Зуб продолжал болеть. И Кукушкин вспомнил свою Пирамиду.
Проходили тактические учения полка. Капитан Червяков послал Кукушкина с донесением в штаб. Он пустил своего коня по лесной дорожке легким аллюром и быстро доставил пакет по назначению. Когда он ехал обратно, уже начало смеркаться, и Пирамида сама по себе резвясь, перешла на галоп. А в это время саперы перекрыли дорогу проволокой. Пирамида сорвала колючку и упала. Кукушкин перелетел через ее голову и шлепнулся в мох.
Пирамида, потыкала его мордой: «Вставай!»
Он встал и, увидев ее разорванную грудь, повел в поводу. Два месяца он выхаживал ее, отдавая весь сахар и лишний хлеб. Но так как он был живым человеком и ему тоже захотелось сахару, однажды он не отдал Пирамиде свою порцию. И сейчас думал про себя, что, наверно, его зуб и болит из-за этого сахара.

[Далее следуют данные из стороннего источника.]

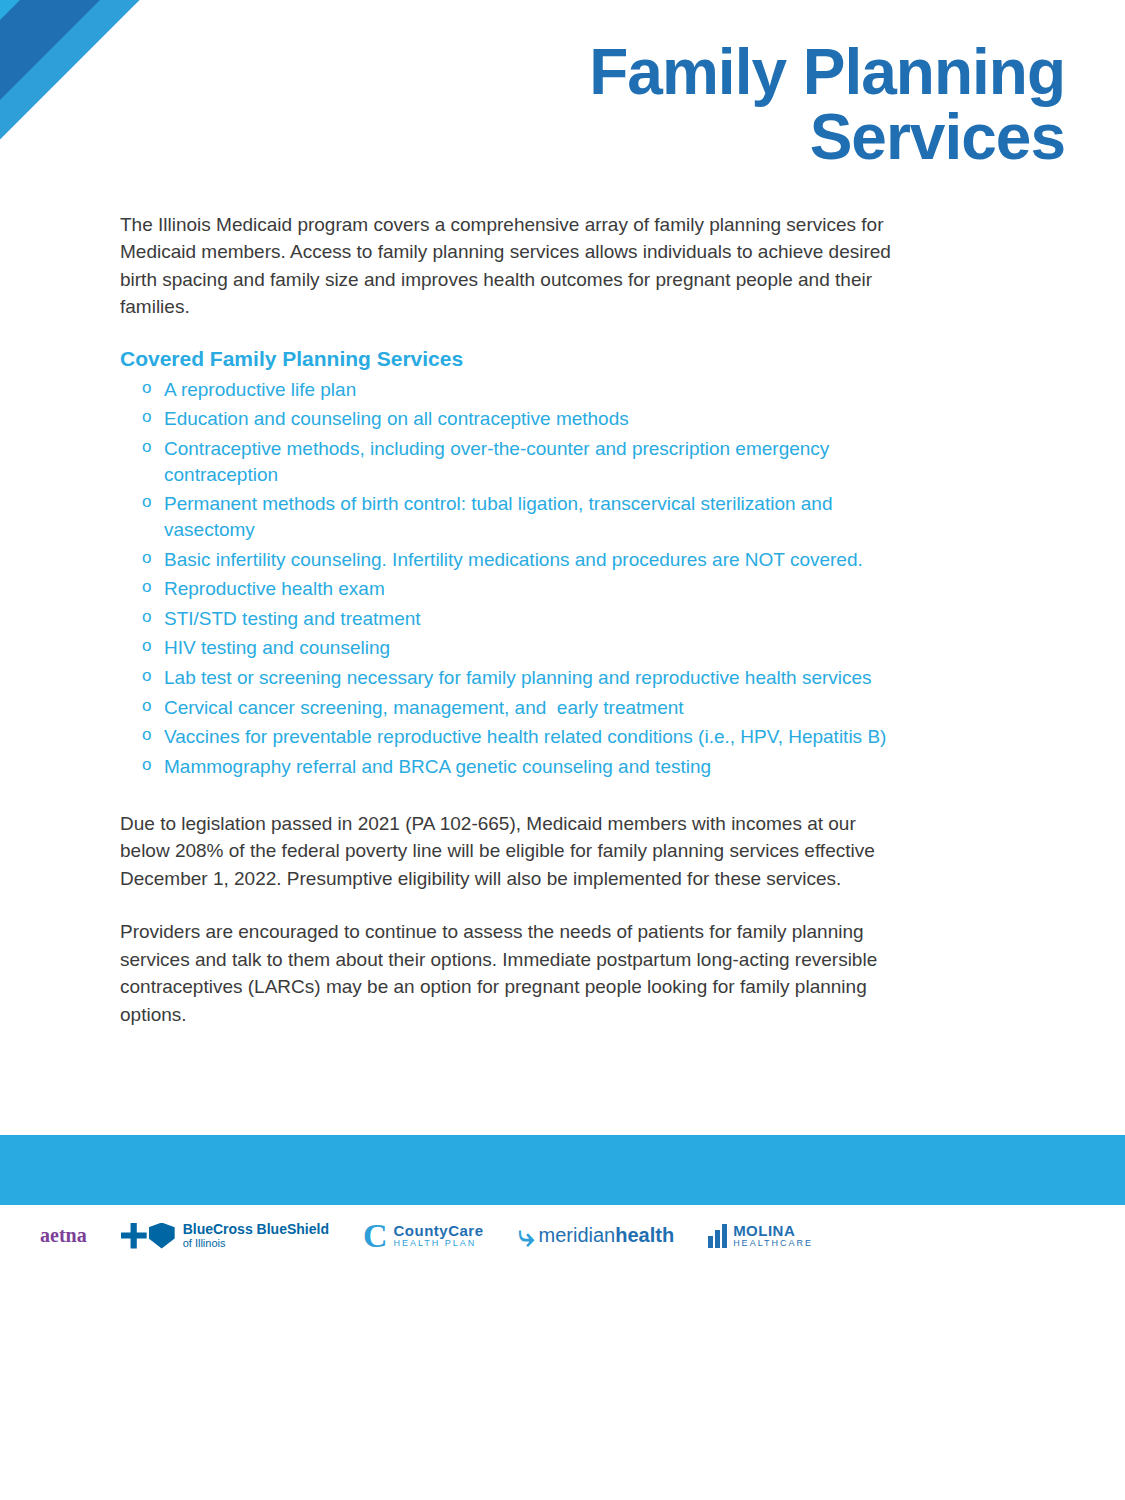Family PlanningServices
The Illinois Medicaid program covers a comprehensive array of family planning services for Medicaid members. Access to family planning services allows individuals to achieve desired birth spacing and family size and improves health outcomes for pregnant people and their families.
Covered Family Planning Services
A reproductive life plan
Education and counseling on all contraceptive methods
Contraceptive methods, including over-the-counter and prescription emergency contraception
Permanent methods of birth control: tubal ligation, transcervical sterilization and vasectomy
Basic infertility counseling. Infertility medications and procedures are NOT covered.
Reproductive health exam
STI/STD testing and treatment
HIV testing and counseling
Lab test or screening necessary for family planning and reproductive health services
Cervical cancer screening, management, and early treatment
Vaccines for preventable reproductive health related conditions (i.e., HPV, Hepatitis B)
Mammography referral and BRCA genetic counseling and testing
Due to legislation passed in 2021 (PA 102-665), Medicaid members with incomes at our below 208% of the federal poverty line will be eligible for family planning services effective December 1, 2022. Presumptive eligibility will also be implemented for these services.
Providers are encouraged to continue to assess the needs of patients for family planning services and talk to them about their options. Immediate postpartum long-acting reversible contraceptives (LARCs) may be an option for pregnant people looking for family planning options.
aetna
BlueCross BlueShield of Illinois
C
CountyCare HEALTH PLAN
⤷ meridianhealth
MOLINA HEALTHCARE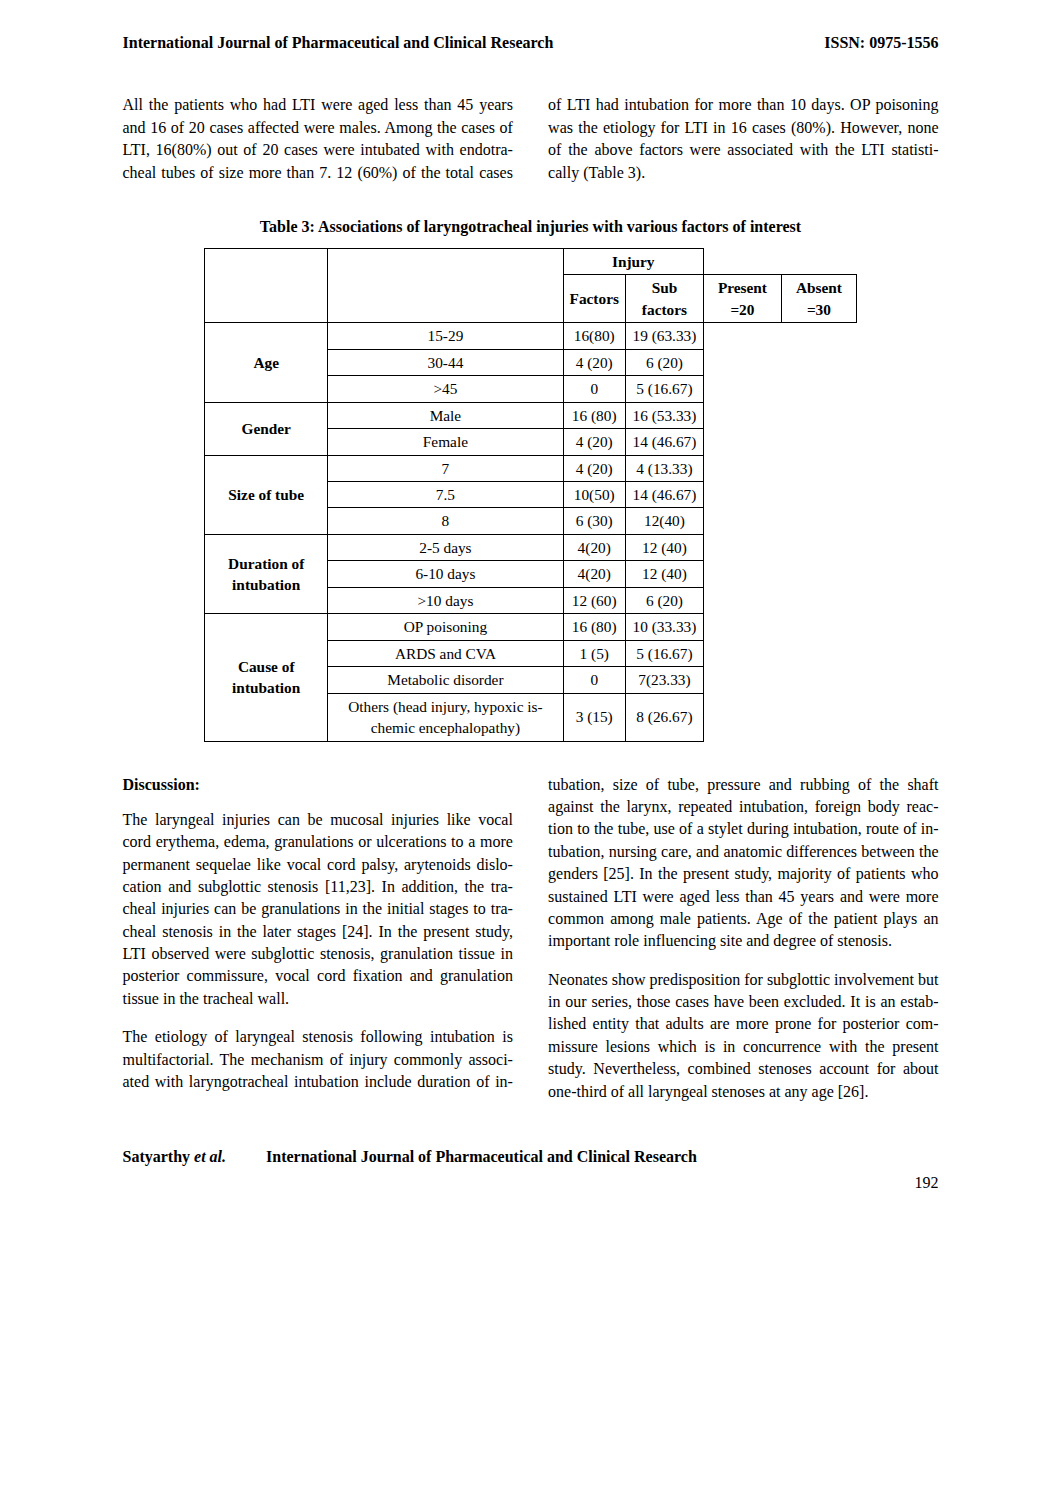International Journal of Pharmaceutical and Clinical Research ISSN: 0975-1556
All the patients who had LTI were aged less than 45 years and 16 of 20 cases affected were males. Among the cases of LTI, 16(80%) out of 20 cases were intubated with endotracheal tubes of size more than 7. 12 (60%) of the total cases of LTI had intubation for more than 10 days. OP poisoning was the etiology for LTI in 16 cases (80%). However, none of the above factors were associated with the LTI statistically (Table 3).
Table 3: Associations of laryngotracheal injuries with various factors of interest
| | | Injury |
| --- | --- | --- |
| Factors | Sub factors | Present =20 | Absent =30 |
| Age | 15-29 | 16(80) | 19 (63.33) |
| 30-44 | 4 (20) | 6 (20) |
| >45 | 0 | 5 (16.67) |
| Gender | Male | 16 (80) | 16 (53.33) |
| Female | 4 (20) | 14 (46.67) |
| Size of tube | 7 | 4 (20) | 4 (13.33) |
| 7.5 | 10(50) | 14 (46.67) |
| 8 | 6 (30) | 12(40) |
| Duration of intubation | 2-5 days | 4(20) | 12 (40) |
| 6-10 days | 4(20) | 12 (40) |
| >10 days | 12 (60) | 6 (20) |
| Cause of intubation | OP poisoning | 16 (80) | 10 (33.33) |
| ARDS and CVA | 1 (5) | 5 (16.67) |
| Metabolic disorder | 0 | 7(23.33) |
| Others (head injury, hypoxic ischemic encephalopathy) | 3 (15) | 8 (26.67) |
Discussion:
The laryngeal injuries can be mucosal injuries like vocal cord erythema, edema, granulations or ulcerations to a more permanent sequelae like vocal cord palsy, arytenoids dislocation and subglottic stenosis [11,23]. In addition, the tracheal injuries can be granulations in the initial stages to tracheal stenosis in the later stages [24]. In the present study, LTI observed were subglottic stenosis, granulation tissue in posterior commissure, vocal cord fixation and granulation tissue in the tracheal wall.
The etiology of laryngeal stenosis following intubation is multifactorial. The mechanism of injury commonly associated with laryngotracheal intubation include duration of intubation, size of tube, pressure and rubbing of the shaft against the larynx, repeated intubation, foreign body reaction to the tube, use of a stylet during intubation, route of intubation, nursing care, and anatomic differences between the genders [25]. In the present study, majority of patients who sustained LTI were aged less than 45 years and were more common among male patients. Age of the patient plays an important role influencing site and degree of stenosis.
Neonates show predisposition for subglottic involvement but in our series, those cases have been excluded. It is an established entity that adults are more prone for posterior commissure lesions which is in concurrence with the present study. Nevertheless, combined stenoses account for about one-third of all laryngeal stenoses at any age [26].
Satyarthy et al. International Journal of Pharmaceutical and Clinical Research
192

Кукушкин перешел Неву и вышел на проспект Обуховской обороны. Он шел по переметенной снегом тропинке, прикрыв от ветра раздувшуюся щеку рукавицей. Дорога была безлюдной. Навстречу ему попались только два грузовика, покрытые брезентом. Брезент был заляпан красными пятнами, из-под него выглядывали наружу сжатые в кулаки лиловые руки.
Немец обстреливал дорогу из дальнобойных орудий. Он все время переносил огонь, как бы сопровождая Кукушкина к Ленинграду. При первом разрыве Кукушкин, по старой привычке артиллериста, лег в снег. Потом перестал ложиться, а стал прятаться в подворотни. Бил немец методично — через каждые десять минут по снаряду. Это Кукушкин заметил по часам.
Где-то около сада Бабушкина, когда Кукушкину попались навстречу две машины с трупами, рваный длинный осколок от снаряда, с визгом рубанув по афишной тумбе, отскочил и ударил по переднему скату первой машины. Машина ткнулась радиатором в снег и остановилась. Сколько времени Кукушкин помогал шоферам перетаскивать трупы на вторую машину, — не помнит. Стало смеркаться, когда нагруженная машина уехала, а первая так и осталась торчать в снегу.
Зуб снова заныл нестерпимо.
И Кукушкин вспомнил своего хозяина из Ново-Саратовской колонии.
Бывают же такие нелепости, думал он. Дело в том, что разведчиков поселили в дом к немцу-колонисту. Фамилия его была Крамер. Он был тощ и длинен, как божье недоразумение. Жена его ходила на сносях, а трое ребятишек, мал-мала меньше, сидели на холодной печи, кутаясь в разное тряпье. Крамер был учителем. Его не успели эвакуировать. Он очень боялся, что его могут расстрелять как шпиона. Разведчики не считали его шпионом и делились с его семьей хлебом и супом, хотя сами клали зубы на полку. Мы подозревали, что Крамер где-то считал себя виновником войны и блокады и что его, Крамера, все ненавидят, как Гитлера. Таким уж он был робким и осторожным. От этой робости он даже членораздельно говорить не мог, а только мычал что-то непонятное.